2) the pound has also rallied recently because of the new government’s Budget announcement.
3) the scale of budget cuts envisaged over the next four years – on average the UK fiscal deficit will be reduced by 2% of GDP each year – presents risks to growth.
4) exports can’t be relied upon to take up the slack. Britain’s main trading partner is the Eurozone, not resilient emerging markets. Despite sterling’s weakness over the last two years, the UK trade balance has not improved significantly as the Eurozone has also weakened.
5) the MPC remains willing to resume quantitative easing if the economy weakens. Though the BOE stopped purchasing Gilts in February, its policy setting committee has stressed that quantitative easing has been paused rather than being terminated. Thus if fiscal tightening later in the year does cause economic growth to falter, the MPC is likely to respond with more Gilt purchases if it feels it will miss its inflation target in two year’s time.

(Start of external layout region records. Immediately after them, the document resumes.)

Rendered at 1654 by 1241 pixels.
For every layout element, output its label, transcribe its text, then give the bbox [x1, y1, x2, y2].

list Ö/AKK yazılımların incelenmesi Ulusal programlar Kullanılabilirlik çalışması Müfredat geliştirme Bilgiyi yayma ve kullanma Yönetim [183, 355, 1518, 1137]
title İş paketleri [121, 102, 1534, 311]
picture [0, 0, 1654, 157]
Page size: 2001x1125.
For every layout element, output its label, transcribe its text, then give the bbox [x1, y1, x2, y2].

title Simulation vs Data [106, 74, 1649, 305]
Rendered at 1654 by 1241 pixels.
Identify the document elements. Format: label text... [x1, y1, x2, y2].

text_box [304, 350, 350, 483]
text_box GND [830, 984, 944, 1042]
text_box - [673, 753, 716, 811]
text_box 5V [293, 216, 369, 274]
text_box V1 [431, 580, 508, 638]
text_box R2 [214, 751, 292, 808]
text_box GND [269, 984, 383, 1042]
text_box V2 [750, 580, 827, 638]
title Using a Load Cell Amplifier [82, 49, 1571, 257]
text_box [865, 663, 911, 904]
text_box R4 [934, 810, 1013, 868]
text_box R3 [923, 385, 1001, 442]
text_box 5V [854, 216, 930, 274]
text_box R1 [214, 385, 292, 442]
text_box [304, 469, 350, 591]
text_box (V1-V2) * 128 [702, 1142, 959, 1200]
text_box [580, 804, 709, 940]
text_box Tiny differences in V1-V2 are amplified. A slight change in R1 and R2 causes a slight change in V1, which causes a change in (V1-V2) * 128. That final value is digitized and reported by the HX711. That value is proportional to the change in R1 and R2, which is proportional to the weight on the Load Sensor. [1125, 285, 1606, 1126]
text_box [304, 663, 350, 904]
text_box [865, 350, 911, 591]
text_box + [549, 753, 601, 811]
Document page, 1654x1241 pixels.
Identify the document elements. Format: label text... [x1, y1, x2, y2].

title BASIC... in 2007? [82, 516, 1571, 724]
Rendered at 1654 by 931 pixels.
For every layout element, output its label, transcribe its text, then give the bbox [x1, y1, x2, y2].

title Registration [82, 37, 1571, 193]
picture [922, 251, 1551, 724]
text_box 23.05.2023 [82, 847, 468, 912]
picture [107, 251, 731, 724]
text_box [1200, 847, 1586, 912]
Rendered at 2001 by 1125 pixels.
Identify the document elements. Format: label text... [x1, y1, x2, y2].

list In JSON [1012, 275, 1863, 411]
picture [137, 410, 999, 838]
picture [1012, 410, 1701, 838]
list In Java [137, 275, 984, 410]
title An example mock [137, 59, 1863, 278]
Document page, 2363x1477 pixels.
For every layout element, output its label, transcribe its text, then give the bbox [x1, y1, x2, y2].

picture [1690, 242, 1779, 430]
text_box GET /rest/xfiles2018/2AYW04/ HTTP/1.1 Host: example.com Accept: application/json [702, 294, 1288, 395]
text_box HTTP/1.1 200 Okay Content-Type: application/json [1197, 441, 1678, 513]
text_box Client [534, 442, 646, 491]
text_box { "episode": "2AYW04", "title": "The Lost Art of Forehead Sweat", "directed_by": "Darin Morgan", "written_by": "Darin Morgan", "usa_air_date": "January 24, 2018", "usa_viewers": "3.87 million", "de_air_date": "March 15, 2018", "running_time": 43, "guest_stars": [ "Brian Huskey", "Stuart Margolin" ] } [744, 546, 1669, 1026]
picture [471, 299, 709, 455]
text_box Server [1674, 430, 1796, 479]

6) tighter fiscal and looser monetary policies can result in a much weaker pound as sterling’s performance after the 1981 austerity budget shows. In the early 1980s the pound fell for several years against the dollar and the German mark after the UK government cut the budget deficit and the Bank of England responded by cutting interest rates from 14% to 12%.
7) other major currencies have also experienced similar prolonged weakness when the authorities have tightened fiscal policy and loosened monetary policy during times of economic weakness.
How to play it? UBS likes put spreads on the Pound and straight short positions:
“Sterling is likely to weaken substantially in the second half of the year. We already recommended buying two month GBPCHF put spreads with 1.6300/1.5425 strikes on June 10. We now also recommend clients add to sterling shorts by selling spot GBPUSD at 1.4975 with a stop above the recent highs at 1.5270 and an initial target of 1.4000.”